I call out to the Lord,
and he answers me from his holy mountain.
I lie down and sleep;
I wake again, because the Lord sustains me.
I will not fear though tens of thousands
assail me on every side.
Arise, Lord!
Deliver me, my God!
Strike all my enemies on the jaw;
break the teeth of the wicked.
From the Lord comes deliverance.
May your blessing be on your people.

Devotional Thought

At the end of the day, review your conversation during the day, and ask yourself some pertinent questions about it.

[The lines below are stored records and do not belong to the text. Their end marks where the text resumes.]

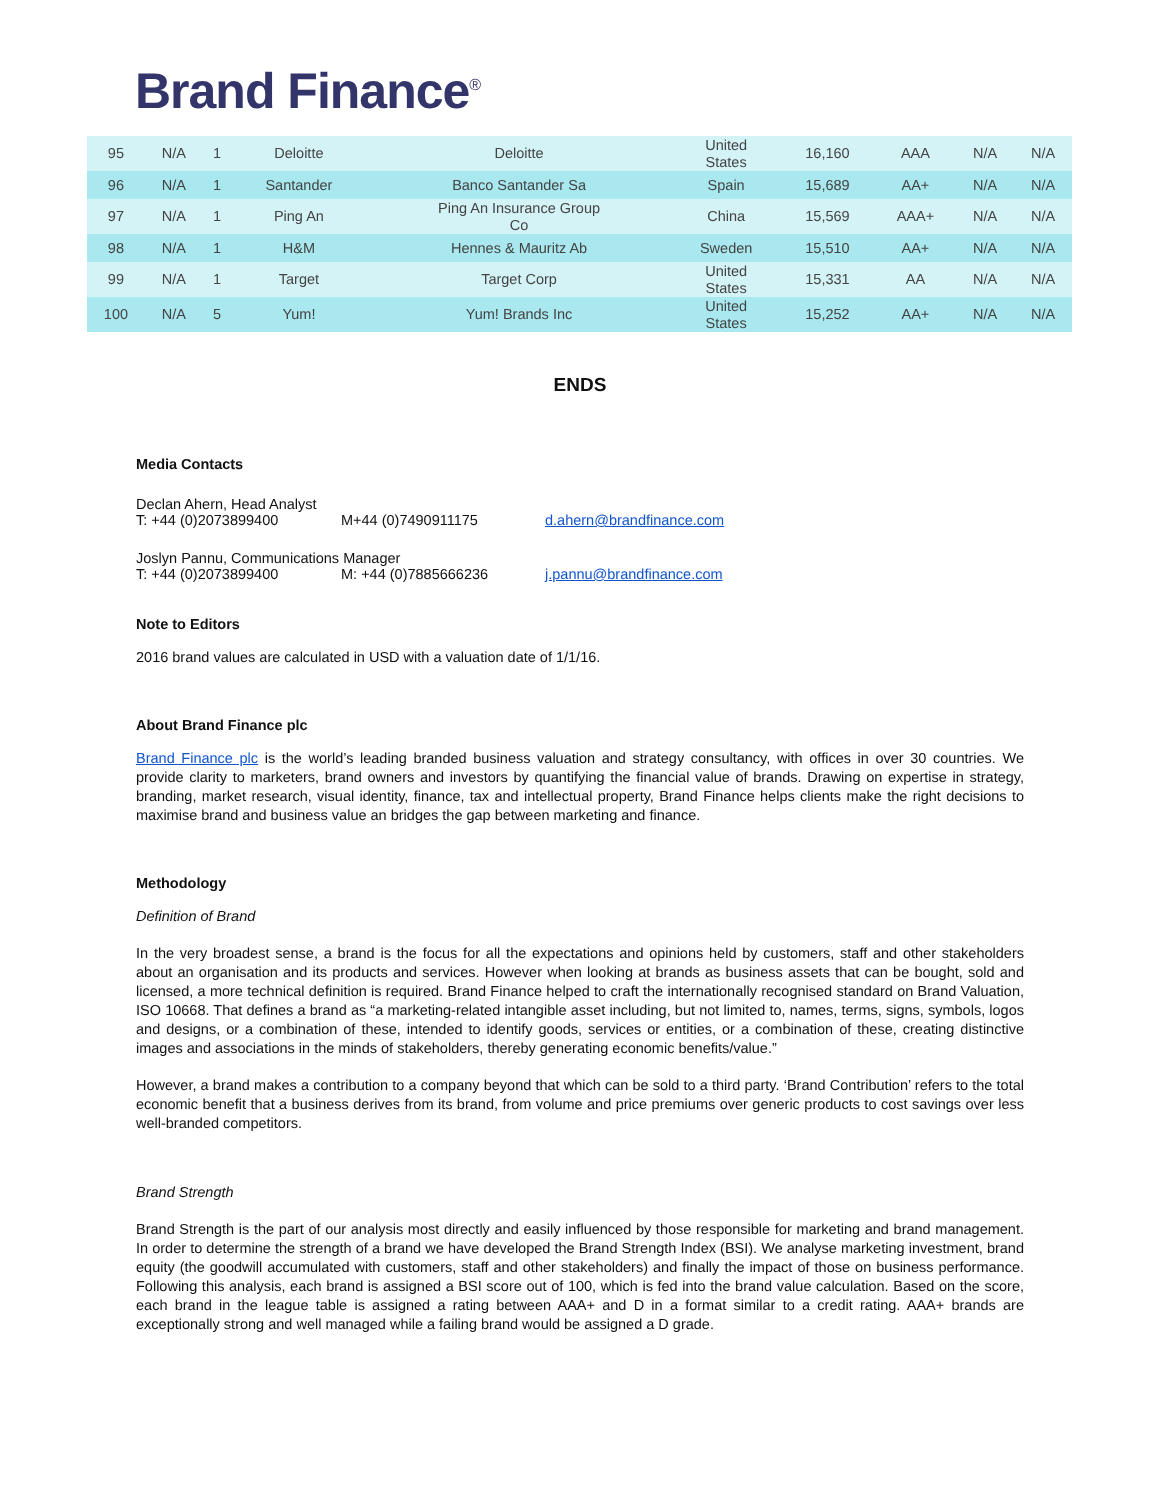Brand Finance<sup>®</sup>
| 95 | N/A | 1 | Deloitte | Deloitte | United States | 16,160 | AAA | N/A | N/A |
| 96 | N/A | 1 | Santander | Banco Santander Sa | Spain | 15,689 | AA+ | N/A | N/A |
| 97 | N/A | 1 | Ping An | Ping An Insurance Group Co | China | 15,569 | AAA+ | N/A | N/A |
| 98 | N/A | 1 | H&M | Hennes & Mauritz Ab | Sweden | 15,510 | AA+ | N/A | N/A |
| 99 | N/A | 1 | Target | Target Corp | United States | 15,331 | AA | N/A | N/A |
| 100 | N/A | 5 | Yum! | Yum! Brands Inc | United States | 15,252 | AA+ | N/A | N/A |
ENDS
Media Contacts
Declan Ahern, Head Analyst
T: +44 (0)2073899400 M+44 (0)7490911175 d.ahern@brandfinance.com
Joslyn Pannu, Communications Manager
T: +44 (0)2073899400 M: +44 (0)7885666236 j.pannu@brandfinance.com
Note to Editors
2016 brand values are calculated in USD with a valuation date of 1/1/16.
About Brand Finance plc
Brand Finance plc is the world’s leading branded business valuation and strategy consultancy, with offices in over 30 countries. We provide clarity to marketers, brand owners and investors by quantifying the financial value of brands. Drawing on expertise in strategy, branding, market research, visual identity, finance, tax and intellectual property, Brand Finance helps clients make the right decisions to maximise brand and business value an bridges the gap between marketing and finance.
Methodology
Definition of Brand
In the very broadest sense, a brand is the focus for all the expectations and opinions held by customers, staff and other stakeholders about an organisation and its products and services. However when looking at brands as business assets that can be bought, sold and licensed, a more technical definition is required. Brand Finance helped to craft the internationally recognised standard on Brand Valuation, ISO 10668. That defines a brand as “a marketing-related intangible asset including, but not limited to, names, terms, signs, symbols, logos and designs, or a combination of these, intended to identify goods, services or entities, or a combination of these, creating distinctive images and associations in the minds of stakeholders, thereby generating economic benefits/value.”
However, a brand makes a contribution to a company beyond that which can be sold to a third party. ‘Brand Contribution’ refers to the total economic benefit that a business derives from its brand, from volume and price premiums over generic products to cost savings over less well-branded competitors.
Brand Strength
Brand Strength is the part of our analysis most directly and easily influenced by those responsible for marketing and brand management. In order to determine the strength of a brand we have developed the Brand Strength Index (BSI). We analyse marketing investment, brand equity (the goodwill accumulated with customers, staff and other stakeholders) and finally the impact of those on business performance. Following this analysis, each brand is assigned a BSI score out of 100, which is fed into the brand value calculation. Based on the score, each brand in the league table is assigned a rating between AAA+ and D in a format similar to a credit rating. AAA+ brands are exceptionally strong and well managed while a failing brand would be assigned a D grade.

As a young man, John Wesley calculated that twenty-eight pounds a year (about $65) would care for his own needs. Since prices remained basically the same, he was able to keep at that level of expenditure throughout his lifetime. When Wesley first made that decision, his income was thirty pounds a year. In later years sales from his books would often earn him fourteen hundred pounds a year, but he still lived on twenty-eight pounds and gave the rest away. Wesley, of course, was single much of his life and never had children, so he did not deal with the financial problems engendered by a family; but the idea is a sound one. We can do the same thing. Obviously we have to make adjustments for growing children, savings for college, and inflation, but the principle remains firm. Here is another wineskin. If both the wife and the husband desire to work, discipline yourselves to live on one salary and give the other away. In this way, one couple could potentially support an entire missionary family. Why not? What better investment opportunity could there be than that? Think what would happen to the worldwide missionary enterprise if each Christian couple would determine to give every second salary to missions.
Try still another model. Take a careful look at your income. Are there ways to so simplify your lifestyle that you can live on half of what you make? If so, rather than quit your job so that your earnings drop to half, plan to give away half of your earnings. Here is still another approach. Rather than just giving the money away, invest it for the Kingdom of God. It is usually best to set up a separate checking or savings account. Money put into this account is to be used entirely for Kingdom causes.

— Richard J. Foster

1 Thessalonians 1:1-10

Paul, Silas and Timothy,
To the church of the Thessalonians in God the Father and the Lord Jesus Christ:
Grace and peace to you.

We always thank God for all of you and continually mention you in our prayers. We remember before our God and Father your work produced by faith, your labor prompted by love, and your endurance inspired by hope in our Lord Jesus Christ.
For we know, brothers and sisters loved by God, that he has chosen you, because our gospel came to you not simply with words but also with power, with the Holy Spirit and deep conviction. You know how we lived among you for your sake. You became imitators of us and of the Lord, for you welcomed the message in the midst of severe suffering with the joy given by the Holy Spirit. And so you became a model to all the believers in Macedonia and Achaia. The Lord’s message rang out from you not only in Macedonia and Achaia—your faith in God has become known everywhere. Therefore we do not need to say anything about it, for they themselves report what kind of reception you gave us. They tell how you turned to God from idols to serve the living and true God, and to wait for his Son from heaven, whom he raised from the dead—Jesus, who rescues us from the coming wrath.

Reflection

Take time to pause and reflect on your time with Jesus through the Scriptures and devotional thought.  What thoughts are being drawn out of you?  What emotions are being provoked?  What might God be saying?  Consider using a journal to write as you process, reflect, and pray.

Time for Prayer

God invites us to cast our cares on him because he cares for us.  God is all-together good, already knows what we need, and is eager to give us good things.  So we don’t need to pray out of anxiety or fear, but confident trust.  Spend a few minutes making your requests known to God.

  • For the church
  • For others
  • For myself

Closing Prayer

Hold before my eyes, my Lord, the diminishing number of my fleeting days, that I may receive them as precise gifts and live them in faithfulness and fidelity to you. Amen.